*** Records provided ***

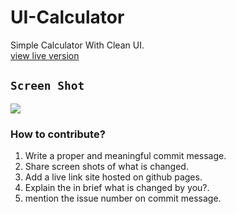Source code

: # UI-Calculator
Simple Calculator With Clean UI.
<br>
<a href="https://skamp91.github.io/UI-Calculator">view live version</a>
## `Screen Shot`
<img src="ScreenShot/C.JPG">

### How to contribute?
1) Write a proper and meaningful commit message.
2) Share screen shots of what is changed.
3) Add a live link site hosted on github pages.
4) Explain the in brief what is changed by you?.
5) mention the issue number on commit message.
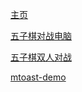 [主页](https://honghurumeng.github.io/)



[五子棋对战电脑](https://honghurumeng.github.io/Gobang-VS-AI)



[五子棋双人对战](https://honghurumeng.github.io/Gobang-VS-Human)



[mtoast-demo](https://honghurumeng.github.io/mtoast-demo)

*** End of Records provided ***

**Required work:** Retype the entries exactly, skipping every picture.

**Output for this task:**
Source code

: # UI-Calculator
Simple Calculator With Clean UI.
<br>
<a href="https://skamp91.github.io/UI-Calculator">view live version</a>
## `Screen Shot`
<img src="ScreenShot/C.JPG">

### How to contribute?
1) Write a proper and meaningful commit message.
2) Share screen shots of what is changed.
3) Add a live link site hosted on github pages.
4) Explain the in brief what is changed by you?.
5) mention the issue number on commit message.
 [主页](https://honghurumeng.github.io/)



[五子棋对战电脑](https://honghurumeng.github.io/Gobang-VS-AI)



[五子棋双人对战](https://honghurumeng.github.io/Gobang-VS-Human)



[mtoast-demo](https://honghurumeng.github.io/mtoast-demo)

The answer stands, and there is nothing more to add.